Last week, the abhorrent practices of Dr. Fakhruddin Attar and emergency room physician, Jumana Nagarwala were exposed after they performed female genital mutilation (FGM) procedures after-hours at a medical practice just outside of Detroit.
It was alarming enough for something like this to transpire in the United States – so naturally, the mind may wander to question how the United Kingdom – with their unfettered open borders policy and shipping in of migrants en masse – fares in comparison to the U.S.’s few recorded cases of the brutal practice.
The answer is much, much worse…
In just one year, the number of girls in England who have experienced or are at risk of FGM has more than doubled, according to social workers.
Between 2017 and 2018, the number of cases of female genital mutilation rose to 1,960; compared to only 970 the year before. The increase was attributed to better detection by social workers and experts claim that the true occurrence of FGM cases is likely to be much higher, as it remains a hidden and silent crime.
As it stands, more than 30 cases a week are now coming to the attention of social workers in the U.K. – seeing to the unprecedented rise of cases in such a short time.
Anita Lower, Local Government Association (LGA) lead on the FGM epidemic, said:
These figures show the worrying prevalence of FGM, which is ruining lives and destroying communities. At a time when they should be preparing for adult life and enjoying being young, no girl or young woman should be subject to the horrors of genital mutilation, which is child abuse and cannot be justified for any reason.

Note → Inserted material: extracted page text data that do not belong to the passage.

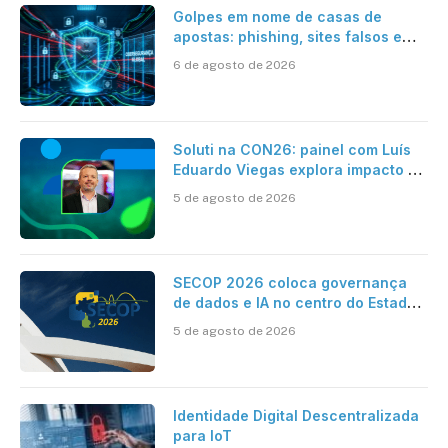
Golpes em nome de casas de
apostas: phishing, sites falsos e
como se proteger
6 de agosto de 2026
Soluti na CON26: painel com Luís
Eduardo Viegas explora impacto de
dados e IA na eficiência da
5 de agosto de 2026
Contabilidade
SECOP 2026 coloca governança
de dados e IA no centro do Estado
inteligente
5 de agosto de 2026
Identidade Digital Descentralizada
para IoT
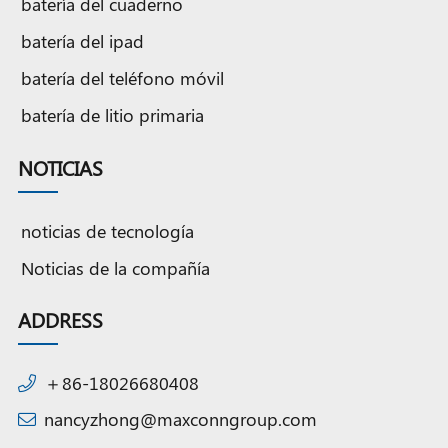
batería del cuaderno
batería del ipad
batería del teléfono móvil
batería de litio primaria
NOTICIAS
noticias de tecnología
Noticias de la compañía
ADDRESS
＋86-18026680408
nancyzhong@maxconngroup.com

Anita’s group is calling for more government funding for children’s services and for the National FGM Center – an initiative between Anita’s LGA and the Barnardo’s organization, which does work in communities affected by FGM and builds connections with families to try and prevent the practice.
Over the last two and a half years, the National FGM Center has worked with 354 families and issued 22 FGM protection orders. The protection orders impose conditions to protect victimized girls and prevent potential victims such as surrendering passports from family members so young girls can’t be taken outside of the country for female genital mutilation procedures.
Leethen Bartholomew, head of the National FGM Center, stated:
While we are making progress in tackling FGM, these alarming statistics show it is still being practiced in communities across England. Even more concerning is that these figures are likely to just be the tip of the iceberg because many cases of FGM go undetected.
Although FGM has been banned in the United Kingdom since 1995, it’s plain that the procedure is still practiced across communities. Figures from the National Health Service has shown that medical staff recorded a total of 4,495 new cases of FGM over 12 months – or the equivalent of one girl undergoing the procedure every two hours.
137,000 women and girls in Britain are estimated to be victims of the abuse but not a single prosecution regarding the inhumane practice has seen the light of day.
With the Western world vying and standing up for women’s rights and equality, one must wonder how something as abhorrent as FGM is allowed to skate by without any outrage or furor.